Nos últimos dois anos, cerca de 7% do orçamento de Bangladesh foi destinado para combater os efeitos das mudanças climáticas. O país dispõe hoje de 14 mil abrigos, que permitem alojar emergencialmente cerca de 2,4 milhões de pessoas, 50 estações meteorológicas e um sistema de alertas que dissemina avisos em mesquitas, pelo rádio, televisão e por mensagens de texto e que conta com uma rede de voluntários, que faz a comunicação de casa em casa. Além disso, as discussões sobre riscos climáticos estão nos currículos escolares. Apesar dos avanços, Torres enfatiza que o país segue enfrentando dificuldades para recompor sua infraestrutura depois de tempestades.
Voltada à análise dos efeitos de longo prazo de acontecimentos funestos, assim como seus impactos na configuração social de territórios, a sociologia do desastre é um campo de estudos que se configurou na década de 1970 em países da Europa e nos Estados Unidos, ganhando espaço no Brasil a partir dos anos 1990. Uma das precursoras, a economista Norma Valencio, da Universidade Federal de São Carlos (UFSCar), destaca que os aportes dessa vertente de análise são essenciais no contexto atual de agravamento da crise climática. “Nos últimos 15 anos, as políticas públicas de gestão de desastres se pautaram no conhecimento produzido por campos como o da geologia, geografia física, meteorologia e climatologia, que não colocam em primeiro plano o entendimento, num largo espectro temporal, da estrutura e dinâmica social das localidades suscetíveis a riscos ou afetadas”, avalia.
Segundo Valencio, a sociologia do desastre também tem se dedicado a analisar a influência que a racionalidade militar exerce sobre a forma como a principal instituição envolvida em eventos dessa ordem lida com eles: as defesas civis brasileiras.
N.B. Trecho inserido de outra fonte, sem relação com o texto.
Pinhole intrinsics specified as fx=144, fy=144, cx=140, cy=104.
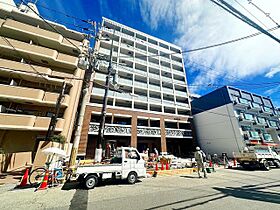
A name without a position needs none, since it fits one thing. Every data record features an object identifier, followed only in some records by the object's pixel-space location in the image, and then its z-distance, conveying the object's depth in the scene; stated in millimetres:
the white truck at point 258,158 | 13531
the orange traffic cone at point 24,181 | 7426
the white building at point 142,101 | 21312
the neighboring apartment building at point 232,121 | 22938
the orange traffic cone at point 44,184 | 7019
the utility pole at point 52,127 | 10617
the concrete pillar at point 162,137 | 22686
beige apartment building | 13453
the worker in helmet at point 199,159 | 10121
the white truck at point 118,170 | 7023
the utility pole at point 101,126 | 9711
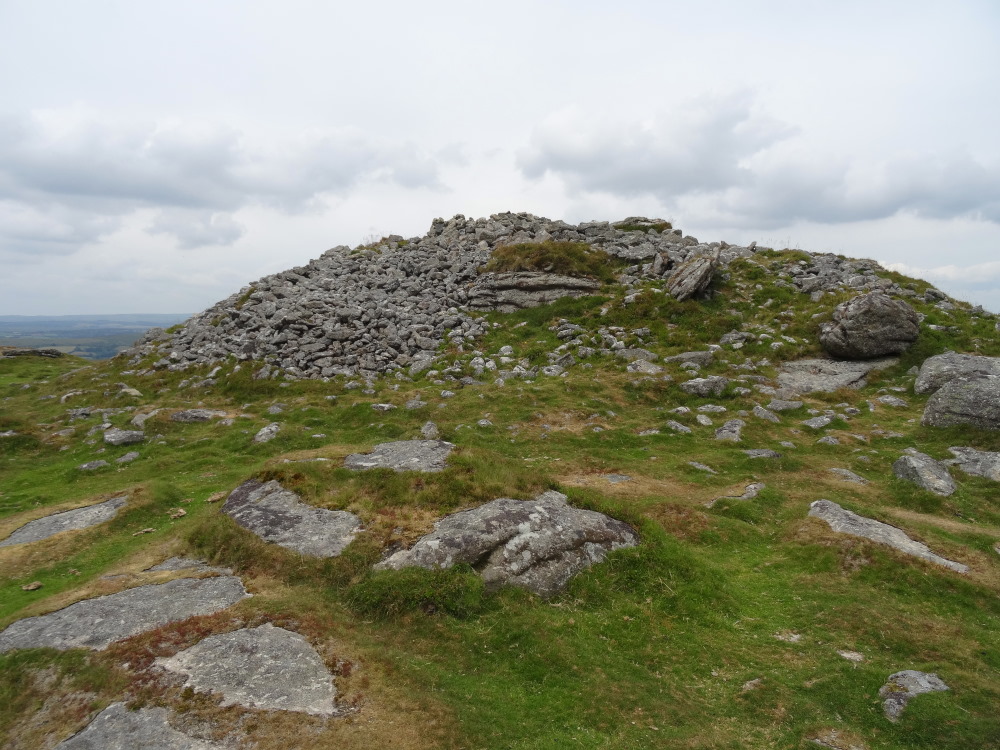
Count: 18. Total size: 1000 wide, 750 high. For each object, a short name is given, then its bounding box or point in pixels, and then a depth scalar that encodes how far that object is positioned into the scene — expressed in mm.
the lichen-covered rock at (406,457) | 19547
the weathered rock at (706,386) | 30625
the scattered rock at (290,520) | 15312
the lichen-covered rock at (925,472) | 20172
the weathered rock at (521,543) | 14008
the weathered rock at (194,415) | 30375
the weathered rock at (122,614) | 11727
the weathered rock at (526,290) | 45406
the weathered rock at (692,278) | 41406
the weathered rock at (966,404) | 23405
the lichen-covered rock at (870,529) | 15656
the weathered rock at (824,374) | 31469
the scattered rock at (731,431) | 25786
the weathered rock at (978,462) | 20953
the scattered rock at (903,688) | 10172
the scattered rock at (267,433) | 27228
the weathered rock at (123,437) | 27359
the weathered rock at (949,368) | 28656
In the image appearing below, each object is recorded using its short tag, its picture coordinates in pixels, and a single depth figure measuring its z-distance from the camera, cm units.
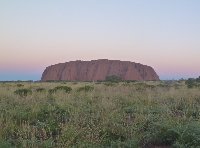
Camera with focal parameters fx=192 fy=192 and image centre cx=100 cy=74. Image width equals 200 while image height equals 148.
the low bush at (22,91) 996
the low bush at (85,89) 1235
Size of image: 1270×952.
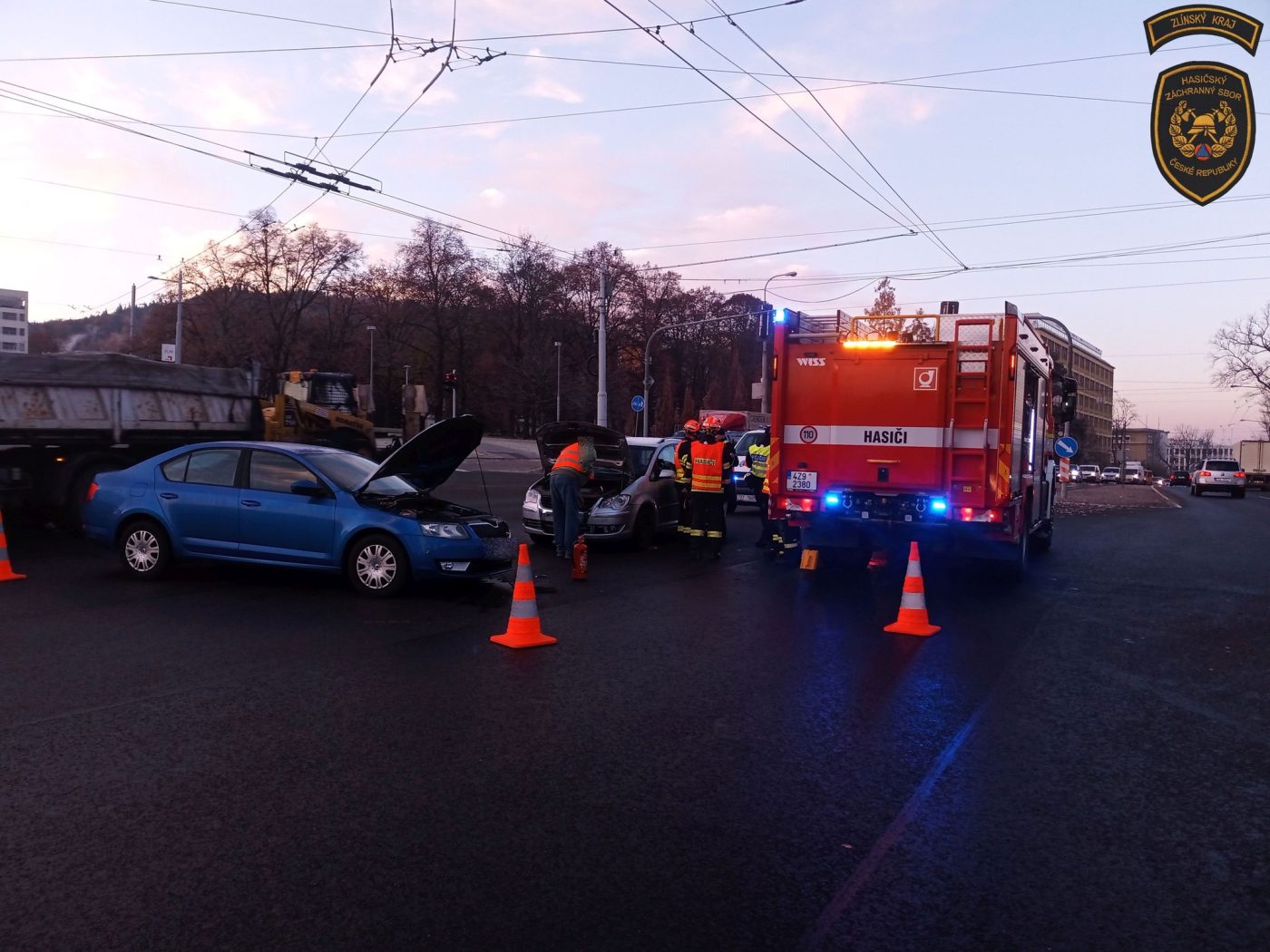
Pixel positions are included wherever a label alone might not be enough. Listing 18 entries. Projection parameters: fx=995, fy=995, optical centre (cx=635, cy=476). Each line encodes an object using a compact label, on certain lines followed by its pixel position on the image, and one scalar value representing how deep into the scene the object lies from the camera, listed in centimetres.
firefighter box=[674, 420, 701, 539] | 1305
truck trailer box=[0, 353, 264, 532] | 1319
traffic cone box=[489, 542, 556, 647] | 769
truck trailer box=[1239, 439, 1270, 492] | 5700
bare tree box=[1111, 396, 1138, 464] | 12350
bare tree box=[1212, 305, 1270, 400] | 6297
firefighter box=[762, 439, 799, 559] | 1211
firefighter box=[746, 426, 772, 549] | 1517
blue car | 931
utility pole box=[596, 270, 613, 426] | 3378
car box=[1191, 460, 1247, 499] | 4544
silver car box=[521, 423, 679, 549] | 1374
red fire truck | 1088
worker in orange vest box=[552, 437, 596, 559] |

Desde que foi criado, na década de 1990, o sistema de defesas civis do país delega postos de comando a policiais, bombeiros ou agentes da reserva das Forças Armadas. “As relações hierárquicas de mando e obediência, que balizam o universo militar, tensionam o repertório cultural local bem como os modos de sociabilidade de comunidades atendidas”, diz. Ao investigar a situação de abrigos na região serrana do Rio de Janeiro depois dos temporais de 2011, que deixaram mais de 900 pessoas mortas, o sociólogo Victor Marchezini, do Cemaden, observou como o toque de recolher e a presença de policiais armados geraram insegurança entre os desabrigados, especialmente entre as mulheres, que tinham medo de sofrer assédio sexual. Marchezini coordenou pesquisa sobre defesas civis em 1.993 municípios brasileiros, identificando a precariedade de recursos financeiros e humanos que caracteriza essas instituições. “Nesse estudo, constatamos que menos de 10% das defesas civis contavam com núcleos comunitários e que 80% de seus agentes eram do sexo masculino”, informa o sociólogo. Marchezini sustenta que a proximidade com comunidades é fundamental para a interpretação de dados meteorológicos, que precisam ser contextualizados conforme diferentes realidades.